[GIVEN PASSAGE]:
How do I build a career in software from $0?
July 31, 2017 8:13 PM   Subscribe

I've applied to 125 web development jobs with almost no response, and have hit the end of the road. My wife and I will be flat broke and moving from NYC to the Midwest to regroup. Short question: how do I strategize and execute to bounce back? Details follow.

I'm a 46-year-old African-American in New York. I quit my job to study web development (Rails and Node) a couple years back (on top of a CS degree from undergrad in the 90s).

I've applied to 125 jobs (plus hundreds more on the Tinder-like AngelList interface). I have not found more than a few months work (teaching at bootcamps). We've burned through our savings. I have reason to believe that my age and race may be working against me in the industry.

While we'll be homeless soon, we will be able to live at my in-laws in Nowhere, Midwest. Oh also, I don't drive!

The advice I seek is:
  • What's the fastest path to bouncing back? I need to expedite this as we can't stay at the in-laws forever. A guess: freelance work to earn nickels and build portfolio, and work on projects for ad revenue and possible commercialization.
  • Is it reasonable to assume I won't find a job at a company at my age (although we could use the health insurance, as my wife has serious health issues)?
Any ideas you have would be welcome.
posted by anonymous to Work & Money (33 answers total) 20 users marked this as a favorite
 
Lambda University might be the thing: 6-month CS course, for $0, and then 17% of your income for 2 years, only if you get a job paying 50k/year or more.
posted by Cobalt at 8:47 PM on July 31, 2017 [3 favorites]


First of all, and this may shock you, 125 job applications is nothing. I've applied to over 400 with 19 interviews resulting, interrupted by a fish biting in an adjacent pond.

Second, if you don't have a portfolio now, you must build one, even if you have no commercial work to show as yet.
posted by tel3path at 8:48 PM on July 31, 2017 [10 favorites]


Have you had any interviews? What kind of job was it that you quit? Assuming you're good at what you do, have you called your previous employers/managers/coworkers for leads?

[REQUIRED ACTIONS]:
(a) According to the forum post, how many web development jobs has the poster applied to, not counting those on AngelList?
(b) In the forum post, why would the poster still value getting a job at a company despite doubts about being hired at that age?
(c) Translate this sentence from the forum post into Spanish: "I have reason to believe that my age and race may be working against me in the industry."
The rows come from a source separate from the forum post.

Entries drawn from a collection
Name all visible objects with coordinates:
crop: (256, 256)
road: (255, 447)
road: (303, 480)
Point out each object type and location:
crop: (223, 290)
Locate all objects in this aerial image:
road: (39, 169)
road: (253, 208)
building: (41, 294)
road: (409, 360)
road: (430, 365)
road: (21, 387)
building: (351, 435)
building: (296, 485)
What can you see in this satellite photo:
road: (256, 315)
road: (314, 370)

[RESPONSE LIST]:
(a) 125 jobs.

(b) A company job would provide health insurance, which the poster says they could use because the poster's wife has serious health issues.

(c) Tengo motivos para creer que mi edad y mi raza pueden estar jugando en mi contra en la industria.